• [What you need to do]
Please render the lines from the first one through the line containing "genus: Tiarella", both included, as a numbered list that leaves out blank lines. List only those lines.

• [Material]
---+---

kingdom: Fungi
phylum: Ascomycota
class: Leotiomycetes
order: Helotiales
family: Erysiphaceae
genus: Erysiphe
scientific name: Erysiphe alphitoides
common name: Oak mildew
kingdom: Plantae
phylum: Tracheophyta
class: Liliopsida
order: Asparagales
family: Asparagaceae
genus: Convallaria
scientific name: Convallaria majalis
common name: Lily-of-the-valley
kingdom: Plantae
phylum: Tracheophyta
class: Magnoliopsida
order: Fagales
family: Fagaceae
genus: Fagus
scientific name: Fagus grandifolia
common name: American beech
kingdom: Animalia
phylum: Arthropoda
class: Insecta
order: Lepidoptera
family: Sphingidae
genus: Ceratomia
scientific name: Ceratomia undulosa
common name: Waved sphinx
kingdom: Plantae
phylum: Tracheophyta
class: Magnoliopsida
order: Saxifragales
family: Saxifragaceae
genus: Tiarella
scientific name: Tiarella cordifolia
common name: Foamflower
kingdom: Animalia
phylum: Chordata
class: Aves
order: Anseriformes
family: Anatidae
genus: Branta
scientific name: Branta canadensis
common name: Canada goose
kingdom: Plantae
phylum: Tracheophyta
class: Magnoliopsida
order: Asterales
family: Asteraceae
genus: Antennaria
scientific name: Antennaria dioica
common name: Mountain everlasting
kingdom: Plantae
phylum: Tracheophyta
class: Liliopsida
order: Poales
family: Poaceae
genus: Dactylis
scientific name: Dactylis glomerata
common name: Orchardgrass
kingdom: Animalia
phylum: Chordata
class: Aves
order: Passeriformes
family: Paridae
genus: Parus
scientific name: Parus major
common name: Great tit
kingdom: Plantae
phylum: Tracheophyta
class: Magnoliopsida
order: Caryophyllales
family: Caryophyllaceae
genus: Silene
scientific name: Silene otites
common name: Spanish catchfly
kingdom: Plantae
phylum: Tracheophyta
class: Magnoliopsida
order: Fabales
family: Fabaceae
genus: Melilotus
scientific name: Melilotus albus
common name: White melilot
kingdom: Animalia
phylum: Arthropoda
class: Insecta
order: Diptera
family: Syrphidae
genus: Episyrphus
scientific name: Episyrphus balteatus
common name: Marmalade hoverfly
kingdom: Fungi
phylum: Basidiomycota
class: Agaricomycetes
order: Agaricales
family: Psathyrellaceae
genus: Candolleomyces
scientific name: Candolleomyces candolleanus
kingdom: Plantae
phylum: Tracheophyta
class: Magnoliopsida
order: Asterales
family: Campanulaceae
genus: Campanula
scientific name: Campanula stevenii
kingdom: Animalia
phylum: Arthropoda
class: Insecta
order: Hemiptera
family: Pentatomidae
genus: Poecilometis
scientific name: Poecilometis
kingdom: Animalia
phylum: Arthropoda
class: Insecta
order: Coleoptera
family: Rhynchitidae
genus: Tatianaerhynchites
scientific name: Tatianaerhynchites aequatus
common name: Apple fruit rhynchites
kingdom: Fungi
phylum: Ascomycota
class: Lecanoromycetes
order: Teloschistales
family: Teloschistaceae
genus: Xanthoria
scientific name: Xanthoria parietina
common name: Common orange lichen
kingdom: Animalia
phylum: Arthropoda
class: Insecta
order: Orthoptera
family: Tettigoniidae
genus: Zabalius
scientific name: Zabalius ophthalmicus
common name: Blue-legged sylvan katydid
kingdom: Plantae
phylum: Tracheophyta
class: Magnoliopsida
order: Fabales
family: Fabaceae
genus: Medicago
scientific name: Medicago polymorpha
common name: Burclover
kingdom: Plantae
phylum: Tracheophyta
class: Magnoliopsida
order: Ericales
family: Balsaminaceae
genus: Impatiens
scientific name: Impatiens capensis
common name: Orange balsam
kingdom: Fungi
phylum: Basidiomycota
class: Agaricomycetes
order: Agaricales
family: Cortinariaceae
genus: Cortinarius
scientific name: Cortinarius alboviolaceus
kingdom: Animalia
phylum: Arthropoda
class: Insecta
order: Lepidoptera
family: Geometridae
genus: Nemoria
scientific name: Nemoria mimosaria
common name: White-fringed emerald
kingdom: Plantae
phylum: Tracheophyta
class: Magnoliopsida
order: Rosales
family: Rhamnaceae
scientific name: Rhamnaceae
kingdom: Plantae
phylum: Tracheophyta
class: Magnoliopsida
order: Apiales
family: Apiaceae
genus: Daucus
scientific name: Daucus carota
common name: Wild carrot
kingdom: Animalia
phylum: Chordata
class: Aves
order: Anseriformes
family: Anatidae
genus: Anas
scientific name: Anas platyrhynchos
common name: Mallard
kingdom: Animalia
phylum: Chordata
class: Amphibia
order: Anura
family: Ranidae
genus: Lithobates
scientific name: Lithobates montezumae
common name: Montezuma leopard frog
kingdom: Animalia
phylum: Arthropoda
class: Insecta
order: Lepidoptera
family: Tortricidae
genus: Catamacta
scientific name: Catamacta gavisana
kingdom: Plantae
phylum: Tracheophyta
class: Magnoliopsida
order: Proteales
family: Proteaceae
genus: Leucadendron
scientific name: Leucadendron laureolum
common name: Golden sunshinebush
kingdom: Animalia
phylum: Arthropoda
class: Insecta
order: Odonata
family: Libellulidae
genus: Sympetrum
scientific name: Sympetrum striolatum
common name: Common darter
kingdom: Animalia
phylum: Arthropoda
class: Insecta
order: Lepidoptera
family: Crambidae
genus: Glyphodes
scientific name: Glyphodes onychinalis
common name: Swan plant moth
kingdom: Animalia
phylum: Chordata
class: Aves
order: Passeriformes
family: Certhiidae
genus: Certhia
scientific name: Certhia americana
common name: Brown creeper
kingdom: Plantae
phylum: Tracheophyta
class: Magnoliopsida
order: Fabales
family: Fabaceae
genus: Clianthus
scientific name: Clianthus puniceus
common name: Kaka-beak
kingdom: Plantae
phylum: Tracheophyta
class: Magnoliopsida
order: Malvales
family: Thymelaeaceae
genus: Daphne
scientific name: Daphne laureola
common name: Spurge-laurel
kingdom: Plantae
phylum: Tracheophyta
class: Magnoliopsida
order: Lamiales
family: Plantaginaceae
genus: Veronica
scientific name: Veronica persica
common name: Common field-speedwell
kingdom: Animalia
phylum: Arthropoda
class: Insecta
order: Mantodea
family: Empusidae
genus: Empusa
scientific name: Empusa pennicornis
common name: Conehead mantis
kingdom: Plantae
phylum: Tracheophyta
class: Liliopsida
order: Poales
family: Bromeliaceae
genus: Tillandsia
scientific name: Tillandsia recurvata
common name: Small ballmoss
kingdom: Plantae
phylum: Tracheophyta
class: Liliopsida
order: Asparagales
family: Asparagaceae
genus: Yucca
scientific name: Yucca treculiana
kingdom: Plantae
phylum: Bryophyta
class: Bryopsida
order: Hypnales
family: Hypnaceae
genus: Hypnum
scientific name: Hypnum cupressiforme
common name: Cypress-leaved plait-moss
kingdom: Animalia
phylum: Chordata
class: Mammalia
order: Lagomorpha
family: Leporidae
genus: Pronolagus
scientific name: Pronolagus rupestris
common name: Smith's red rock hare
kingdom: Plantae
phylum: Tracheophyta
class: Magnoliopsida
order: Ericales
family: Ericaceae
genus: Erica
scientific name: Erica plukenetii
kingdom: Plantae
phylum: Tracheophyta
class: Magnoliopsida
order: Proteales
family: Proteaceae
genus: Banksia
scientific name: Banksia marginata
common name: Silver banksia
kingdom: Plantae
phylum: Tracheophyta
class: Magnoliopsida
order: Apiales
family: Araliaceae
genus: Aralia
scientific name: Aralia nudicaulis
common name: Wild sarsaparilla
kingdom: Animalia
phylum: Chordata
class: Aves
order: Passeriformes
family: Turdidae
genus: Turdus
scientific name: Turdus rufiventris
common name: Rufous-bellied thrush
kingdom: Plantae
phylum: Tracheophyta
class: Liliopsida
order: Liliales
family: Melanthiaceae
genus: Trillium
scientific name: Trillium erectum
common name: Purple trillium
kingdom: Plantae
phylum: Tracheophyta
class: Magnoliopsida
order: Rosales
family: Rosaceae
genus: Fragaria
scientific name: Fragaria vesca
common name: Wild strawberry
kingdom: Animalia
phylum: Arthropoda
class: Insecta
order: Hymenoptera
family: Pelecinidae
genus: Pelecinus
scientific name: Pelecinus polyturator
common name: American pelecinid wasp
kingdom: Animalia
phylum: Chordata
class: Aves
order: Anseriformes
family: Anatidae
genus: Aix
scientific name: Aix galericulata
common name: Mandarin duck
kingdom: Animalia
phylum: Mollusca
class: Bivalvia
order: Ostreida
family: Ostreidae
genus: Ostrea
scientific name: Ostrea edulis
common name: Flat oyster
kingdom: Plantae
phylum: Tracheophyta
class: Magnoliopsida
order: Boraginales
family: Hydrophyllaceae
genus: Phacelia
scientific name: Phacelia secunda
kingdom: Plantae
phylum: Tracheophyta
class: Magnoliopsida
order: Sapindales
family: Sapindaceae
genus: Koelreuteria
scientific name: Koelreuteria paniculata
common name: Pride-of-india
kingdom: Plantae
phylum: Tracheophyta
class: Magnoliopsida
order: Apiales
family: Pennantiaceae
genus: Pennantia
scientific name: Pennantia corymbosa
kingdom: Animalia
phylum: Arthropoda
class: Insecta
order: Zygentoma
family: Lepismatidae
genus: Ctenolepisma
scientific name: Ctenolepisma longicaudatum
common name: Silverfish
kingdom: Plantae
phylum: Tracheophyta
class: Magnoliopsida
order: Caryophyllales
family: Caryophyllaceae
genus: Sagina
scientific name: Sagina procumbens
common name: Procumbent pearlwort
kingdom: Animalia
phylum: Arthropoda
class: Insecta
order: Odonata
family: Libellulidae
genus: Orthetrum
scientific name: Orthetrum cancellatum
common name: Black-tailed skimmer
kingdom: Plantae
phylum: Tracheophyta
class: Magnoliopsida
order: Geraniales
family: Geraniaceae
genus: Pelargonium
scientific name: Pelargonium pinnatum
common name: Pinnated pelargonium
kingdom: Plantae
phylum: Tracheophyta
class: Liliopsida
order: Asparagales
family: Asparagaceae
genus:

---+---

• [Response]
1. kingdom: Fungi
2. phylum: Ascomycota
3. class: Leotiomycetes
4. order: Helotiales
5. family: Erysiphaceae
6. genus: Erysiphe
7. scientific name: Erysiphe alphitoides
8. common name: Oak mildew
9. kingdom: Plantae
10. phylum: Tracheophyta
11. class: Liliopsida
12. order: Asparagales
13. family: Asparagaceae
14. genus: Convallaria
15. scientific name: Convallaria majalis
16. common name: Lily-of-the-valley
17. kingdom: Plantae
18. phylum: Tracheophyta
19. class: Magnoliopsida
20. order: Fagales
21. family: Fagaceae
22. genus: Fagus
23. scientific name: Fagus grandifolia
24. common name: American beech
25. kingdom: Animalia
26. phylum: Arthropoda
27. class: Insecta
28. order: Lepidoptera
29. family: Sphingidae
30. genus: Ceratomia
31. scientific name: Ceratomia undulosa
32. common name: Waved sphinx
33. kingdom: Plantae
34. phylum: Tracheophyta
35. class: Magnoliopsida
36. order: Saxifragales
37. family: Saxifragaceae
38. genus: Tiarella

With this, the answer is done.